Max Miller's house in Burlington Street

Max Miller plaque
Photo by Tony Mould
25 Burlington Street
Photo by Tony Mould

Born Thomas Sargent in Hereford Street, Brighton, in 1895, Max Miller topped the bill in music halls and theatres for the best part of half a century.  He served in the First World War and, in 1919, started a long showbiz career in a seaside concert party with Jack Sheppard’s Entertainers in Brighton.

Max Miller became a household name but never lost his Brighton roots. He lived in Burlington Street for fifteen years at the height of his fame.  He loved home so much that he had a clause built into his London contracts that he should be able to catch the last train back to the coast.

Known as the ‘Cheeky Chappie’,  Max was the master of the double entendre and innuendo. He was never directly lewd although his near-the-knuckle humour got him into trouble with the BBC.  Max was always dressed in his famous flower-patterned suit with the slightly tilted trilby hat. His signature tune was ‘Mary from the Dairy’.

Brighton has celebrated its most famous entertainer by erecting a statue to his memory and naming a bus after him.

Comments about this page

  • A few Sundays ago I attended the second unveiling of the Max Miller statue. The first time the statue was pointing towards the Theatre Royal, but now it is pointing towards Church Street. Can anybody explain why?

    By Wayne Wareham (03/09/2007)
  • In its old position, the statue was situated in front of a west facing wall, the finger pointing towards the Theatre Royal. Appropriately so, as Max appeared there. In its new position, the statue faces north towards New Road and Max points towards an office block which was built on the site of the oldest music hall in Brighton, the Empire (1892-1967).

    By Max Miller Appreciation Society (16/07/2008)
  • His other house is in Southwick, just a couple of miles from this one. It is now an old people’s home but used to be owned by the CEGB. I lived there for a year along with other lads as we were all first year apprentices.

    By Pete (17/04/2012)
  • I was also one of the CEGB apprentices (1966/7) who lived in Max’s house. It was, and still is, in Kingston Lane. As it is on the west side of the lane it is actually in Shoreham.
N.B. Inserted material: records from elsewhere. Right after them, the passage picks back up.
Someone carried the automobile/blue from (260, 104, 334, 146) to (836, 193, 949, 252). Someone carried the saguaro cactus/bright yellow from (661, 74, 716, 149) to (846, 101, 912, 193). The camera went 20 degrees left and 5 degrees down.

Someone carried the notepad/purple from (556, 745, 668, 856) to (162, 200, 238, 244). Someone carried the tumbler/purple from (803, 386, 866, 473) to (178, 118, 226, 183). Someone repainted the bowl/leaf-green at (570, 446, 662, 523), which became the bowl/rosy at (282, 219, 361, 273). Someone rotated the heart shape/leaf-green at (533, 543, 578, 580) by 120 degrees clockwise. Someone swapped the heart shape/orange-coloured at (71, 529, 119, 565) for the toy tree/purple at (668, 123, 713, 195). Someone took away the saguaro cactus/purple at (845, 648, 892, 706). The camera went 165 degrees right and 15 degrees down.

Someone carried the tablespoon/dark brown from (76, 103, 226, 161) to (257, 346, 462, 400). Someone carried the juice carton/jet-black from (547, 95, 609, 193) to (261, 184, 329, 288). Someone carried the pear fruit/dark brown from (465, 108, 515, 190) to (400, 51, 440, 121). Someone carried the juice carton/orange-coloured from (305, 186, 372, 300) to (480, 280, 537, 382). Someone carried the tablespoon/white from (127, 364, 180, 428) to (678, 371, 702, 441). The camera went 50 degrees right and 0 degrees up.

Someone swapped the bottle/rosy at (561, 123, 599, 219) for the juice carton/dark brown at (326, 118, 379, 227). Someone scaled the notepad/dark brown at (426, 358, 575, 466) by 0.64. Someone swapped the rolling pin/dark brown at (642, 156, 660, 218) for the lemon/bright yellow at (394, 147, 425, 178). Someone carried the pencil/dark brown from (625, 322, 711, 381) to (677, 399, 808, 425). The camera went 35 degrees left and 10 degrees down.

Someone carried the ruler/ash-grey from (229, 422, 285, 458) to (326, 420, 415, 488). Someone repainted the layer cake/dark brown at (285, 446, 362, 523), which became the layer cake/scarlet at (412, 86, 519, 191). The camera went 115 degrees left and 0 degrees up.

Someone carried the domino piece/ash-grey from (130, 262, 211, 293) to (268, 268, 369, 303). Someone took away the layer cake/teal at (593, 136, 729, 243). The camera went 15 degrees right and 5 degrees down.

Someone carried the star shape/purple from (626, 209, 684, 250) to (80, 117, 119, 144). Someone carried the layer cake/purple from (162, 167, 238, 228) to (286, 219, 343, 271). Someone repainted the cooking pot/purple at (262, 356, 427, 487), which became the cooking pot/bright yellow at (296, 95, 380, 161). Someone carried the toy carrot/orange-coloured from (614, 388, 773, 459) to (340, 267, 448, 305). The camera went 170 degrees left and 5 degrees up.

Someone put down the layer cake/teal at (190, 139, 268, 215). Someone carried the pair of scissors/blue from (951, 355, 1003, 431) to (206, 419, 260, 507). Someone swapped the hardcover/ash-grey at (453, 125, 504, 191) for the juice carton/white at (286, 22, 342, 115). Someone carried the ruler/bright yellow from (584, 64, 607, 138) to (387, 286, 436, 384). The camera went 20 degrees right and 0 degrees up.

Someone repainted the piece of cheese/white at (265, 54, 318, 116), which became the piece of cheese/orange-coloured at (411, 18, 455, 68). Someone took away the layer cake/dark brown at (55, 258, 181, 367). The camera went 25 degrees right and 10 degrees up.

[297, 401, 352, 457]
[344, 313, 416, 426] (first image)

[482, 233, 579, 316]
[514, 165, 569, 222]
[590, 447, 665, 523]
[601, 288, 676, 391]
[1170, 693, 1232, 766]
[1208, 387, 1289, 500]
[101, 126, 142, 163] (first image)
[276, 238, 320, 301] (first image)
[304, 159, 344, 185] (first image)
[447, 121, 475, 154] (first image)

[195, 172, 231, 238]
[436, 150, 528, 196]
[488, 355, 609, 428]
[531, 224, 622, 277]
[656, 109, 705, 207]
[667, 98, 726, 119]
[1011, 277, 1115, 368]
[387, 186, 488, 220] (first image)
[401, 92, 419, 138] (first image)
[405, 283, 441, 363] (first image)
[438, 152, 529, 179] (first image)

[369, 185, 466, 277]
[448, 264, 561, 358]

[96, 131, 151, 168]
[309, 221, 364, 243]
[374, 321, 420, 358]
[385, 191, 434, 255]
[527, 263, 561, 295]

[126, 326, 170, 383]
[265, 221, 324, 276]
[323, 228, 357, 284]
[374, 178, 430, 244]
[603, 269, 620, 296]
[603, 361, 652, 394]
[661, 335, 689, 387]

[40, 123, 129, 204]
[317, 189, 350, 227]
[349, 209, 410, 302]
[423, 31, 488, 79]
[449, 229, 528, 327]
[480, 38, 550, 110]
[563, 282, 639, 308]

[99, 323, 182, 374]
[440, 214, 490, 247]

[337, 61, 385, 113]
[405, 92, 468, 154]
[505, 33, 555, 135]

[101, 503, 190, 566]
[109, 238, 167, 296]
I had to live there despite the fact that I lived about a quarter of a mile away in Cross Road, Southwick. I love Max’s routines and I count it a great privilege to have lived in the old part of the house. Our room was the front corner bedroom where Max may have actually slept.

    By Peter Monk (18/12/2015)
  • Regarding Max Miller, I was a bit surprised to see where his ashes were. I now live in Oxfordshire, since 1962, and go to Brighton now and again to meet up with some of my family that live in Hove and Lewes.
    When I went to the crematorium cemetery at the top of Bear Road on one occasion, I saw that Max Millers ashes were laid in the niche wall next to the wall where my parents ashes are laid. Max Millers had decorations over his niche, I had to smile I must admit, Max being the ‘Cheeky Chappie’.

    By Victor A Bath (24/08/2020)
  • My mother used to clean for Max Miller in Burlington Street, her name was Gladys Humphrey and she lived in Hereford Street.